• _Given passage_
# cut out saddle



## PoorCyclist (Oct 14, 2010)

can you recommend WSD models to look at?
Currently running fizik Vitesse HP model but I am thinking something similar shape but with a cutout would help.


----------



## lk1965 (Dec 18, 2011)

I really like my Specialized Ruby 155....it's a firm women's road saddle with a nice cut-out. If you prefer a bit more padding, you may want to check out the Specialized Jett. All Specialized saddles feature a cut-out...so I would definitely start your search there.


----------



## il sogno (Jul 15, 2002)

I ride Specialized Romin Saddles. They take a couple of rides to break in and once they do they're great. I give em a thumbs up.


----------



## BethLikesBikes (Nov 28, 2010)

I like the Specialized Toupe a lot. Technically it's not a women's saddle, but I know a lot of women who ride them and love them. Compared to the Vitesse, however, it's going to be a flatter saddle. Fizik's saddles tend to tilt the pelvis forward, as they are angled or ramped in the back. The Oura (sp?), the women's version of the Romin, is probably the most like the Fizik in that it tilts the pelvis forward more than other Specialized saddles.


----------



## KoroninK (Aug 9, 2010)

I also use a men's saddle. It's the Forte Pro with a cut out. I've been very happy with it.


----------



## PoorCyclist (Oct 14, 2010)

Do you find the cutout eliminate the soreness that around the front of the "anatomy", based on what I was told anyway.

I am going to try tilting the saddle up a bit first but I think the cutout is meant to address this.


----------



## kbwh (May 28, 2010)

You could try a Selle SMP Dynamic or Lite 209. Both also come in "Lady" versions, the difference between them being the embrodery.

Btw saddle cutout is meant to relieve pressure from the perineum, whereas saddle tilt determines effective saddle width.


----------



## BethLikesBikes (Nov 28, 2010)

PoorCyclist said:


> Do you find the cutout eliminate the soreness that around the front of the "anatomy", based on what I was told anyway.
> 
> I am going to try tilting the saddle up a bit first but I think the cutout is meant to address this.


When I was looking for a new saddle, I had a lot of trouble with Fizik and other saddles that tip the pelvis forward because this caused a lot of discomfort on the soft tissue. This is why I went to a flatter saddle (the Toupe) because it didn't put any pressure on that area. So maybe consider the shape of the saddle as well as if it has a cutout. Your bike fit could also be an issue. If I lower my stem enough to get really aerodynamic, every saddle I try results in pain on the soft tissue. 

Many bike shops have test saddles that you can borrow before you commit to buying.


----------



## il sogno (Jul 15, 2002)

PoorCyclist said:


> Do you find the cutout eliminate the soreness that around the front of the "anatomy", based on what I was told anyway.

Data extracted from a collection
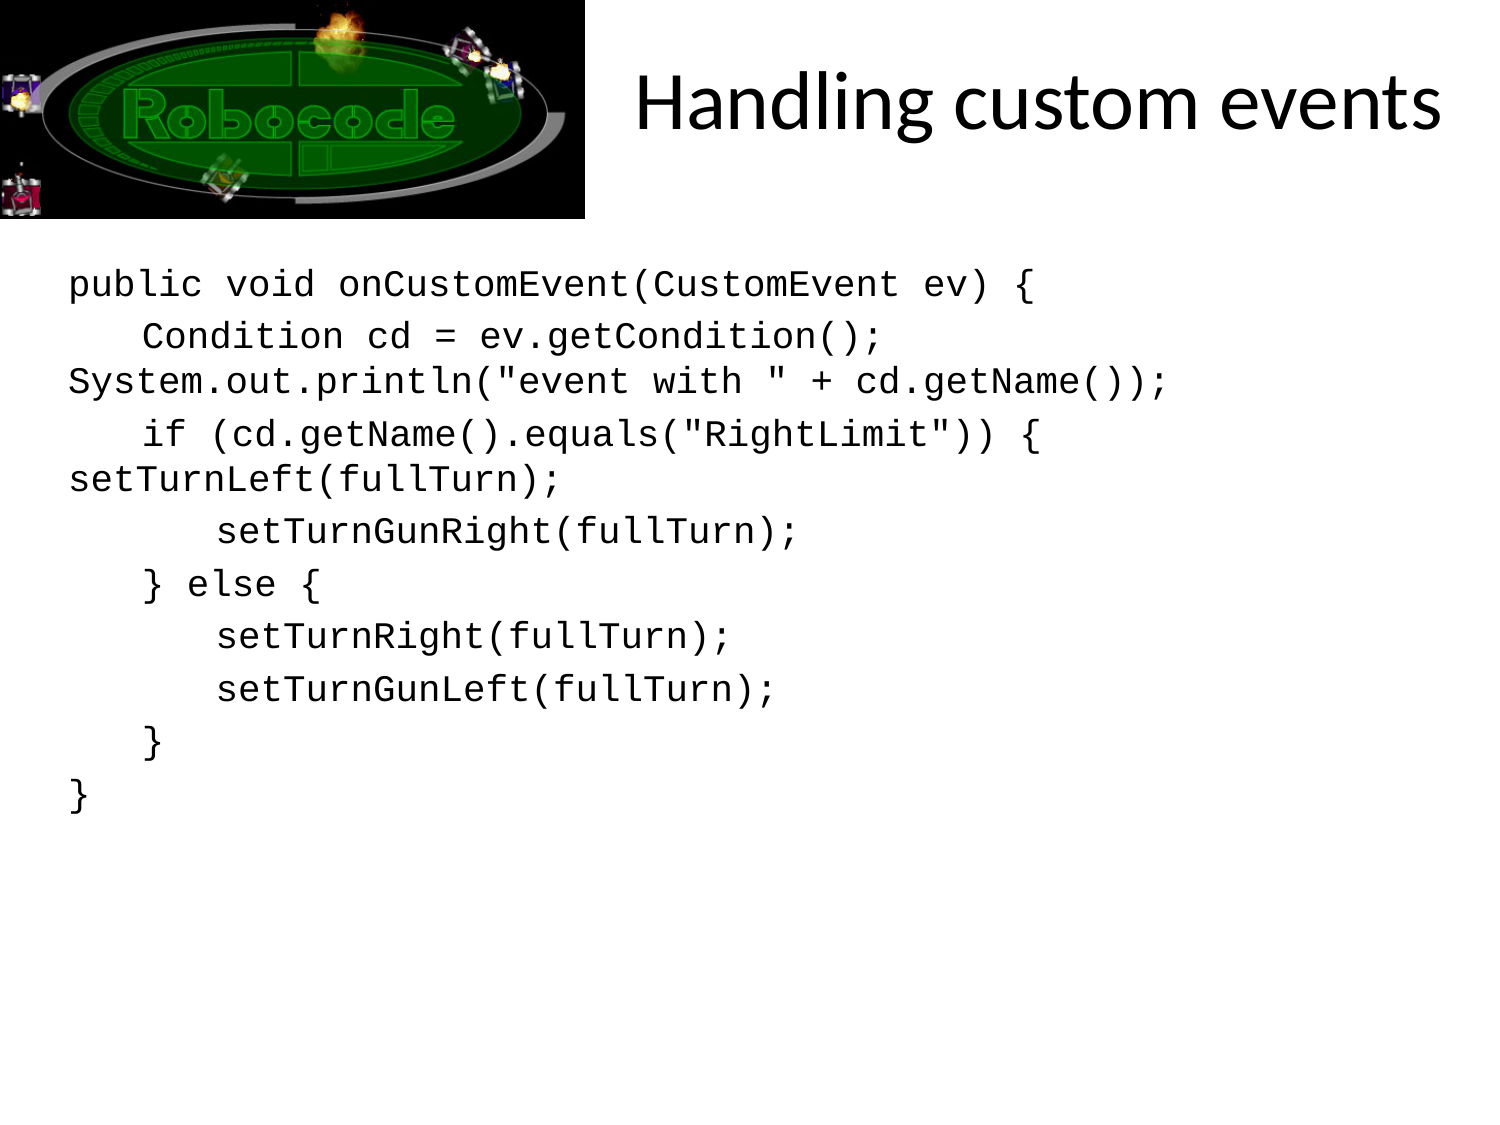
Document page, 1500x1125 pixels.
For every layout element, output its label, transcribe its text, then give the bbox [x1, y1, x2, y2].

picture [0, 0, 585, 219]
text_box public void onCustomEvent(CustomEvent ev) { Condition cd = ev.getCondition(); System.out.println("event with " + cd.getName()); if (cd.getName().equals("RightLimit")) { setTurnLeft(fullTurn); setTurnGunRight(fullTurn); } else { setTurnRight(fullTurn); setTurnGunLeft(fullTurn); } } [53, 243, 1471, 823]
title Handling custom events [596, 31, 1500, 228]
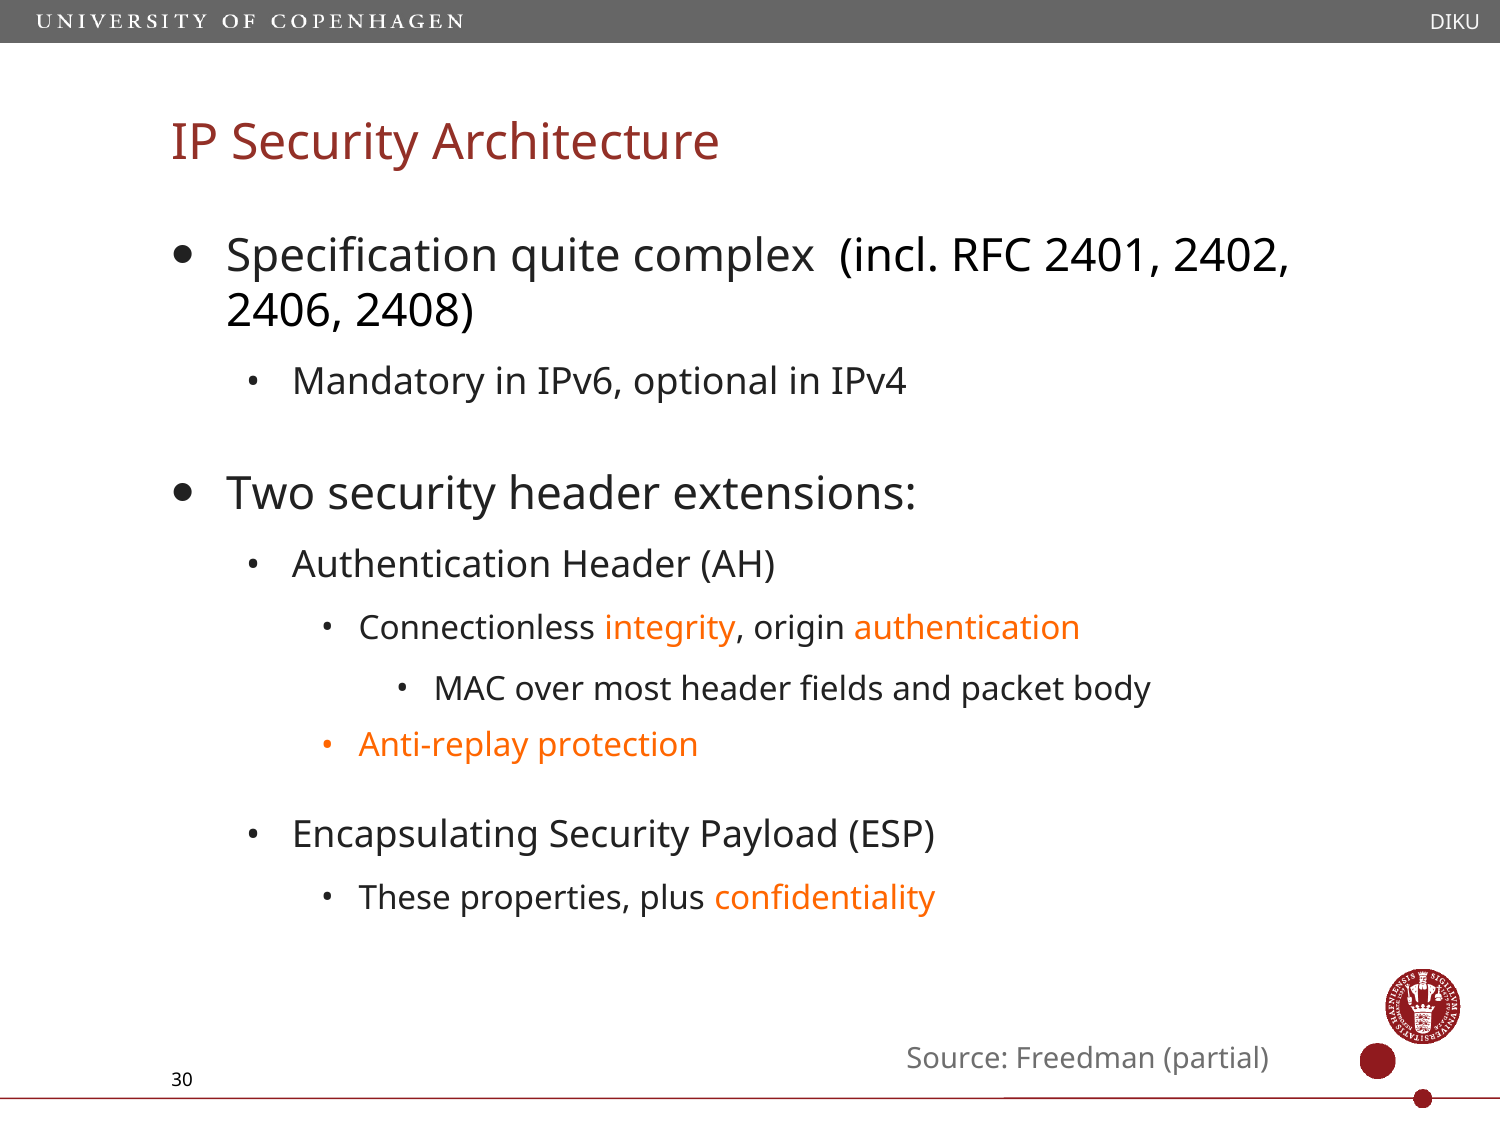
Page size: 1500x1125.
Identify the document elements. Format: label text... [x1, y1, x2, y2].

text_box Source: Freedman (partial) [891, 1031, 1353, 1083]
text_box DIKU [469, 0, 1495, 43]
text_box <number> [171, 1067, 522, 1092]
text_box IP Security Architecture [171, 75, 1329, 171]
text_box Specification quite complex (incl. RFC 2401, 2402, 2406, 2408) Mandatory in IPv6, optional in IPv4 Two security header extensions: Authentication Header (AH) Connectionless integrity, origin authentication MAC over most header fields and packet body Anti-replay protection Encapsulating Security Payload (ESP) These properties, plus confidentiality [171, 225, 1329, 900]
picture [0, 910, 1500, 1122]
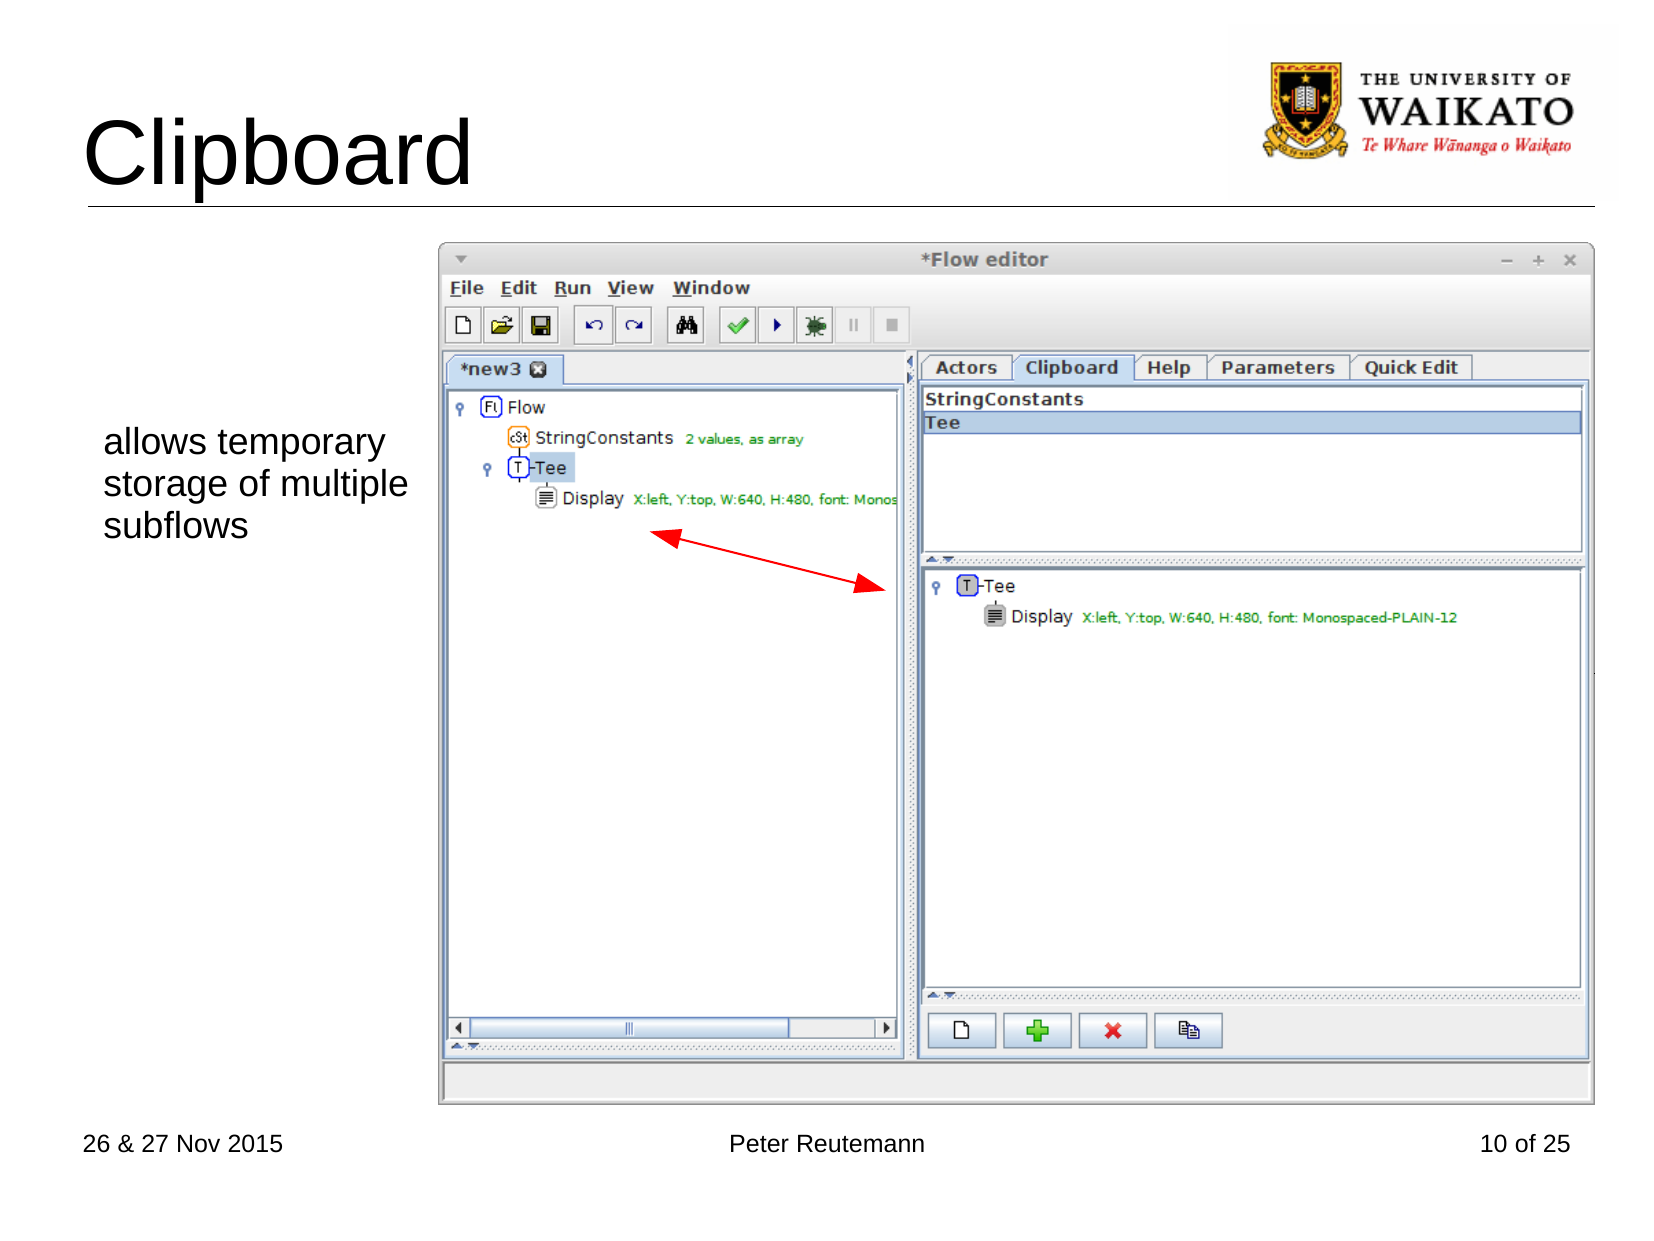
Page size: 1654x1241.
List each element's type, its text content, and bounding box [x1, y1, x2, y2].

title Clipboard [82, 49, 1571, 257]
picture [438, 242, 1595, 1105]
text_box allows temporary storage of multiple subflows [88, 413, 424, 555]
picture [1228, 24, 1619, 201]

• _Challenge A_
According to the cut-out saddle thread, what is a saddle cutout meant to do?
• _Challenge B_
Reproduce the cut-out saddle thread from "When I was looking" up to and including "commit to buying.".
You won't need the items for anything here.

• _Correct result A_
Relieve pressure from the perineum.

• _Correct result B_
When I was looking for a new saddle, I had a lot of trouble with Fizik and other saddles that tip the pelvis forward because this caused a lot of discomfort on the soft tissue. This is why I went to a flatter saddle (the Toupe) because it didn't put any pressure on that area. So maybe consider the shape of the saddle as well as if it has a cutout. Your bike fit could also be an issue. If I lower my stem enough to get really aerodynamic, every saddle I try results in pain on the soft tissue. 

Many bike shops have test saddles that you can borrow before you commit to buying.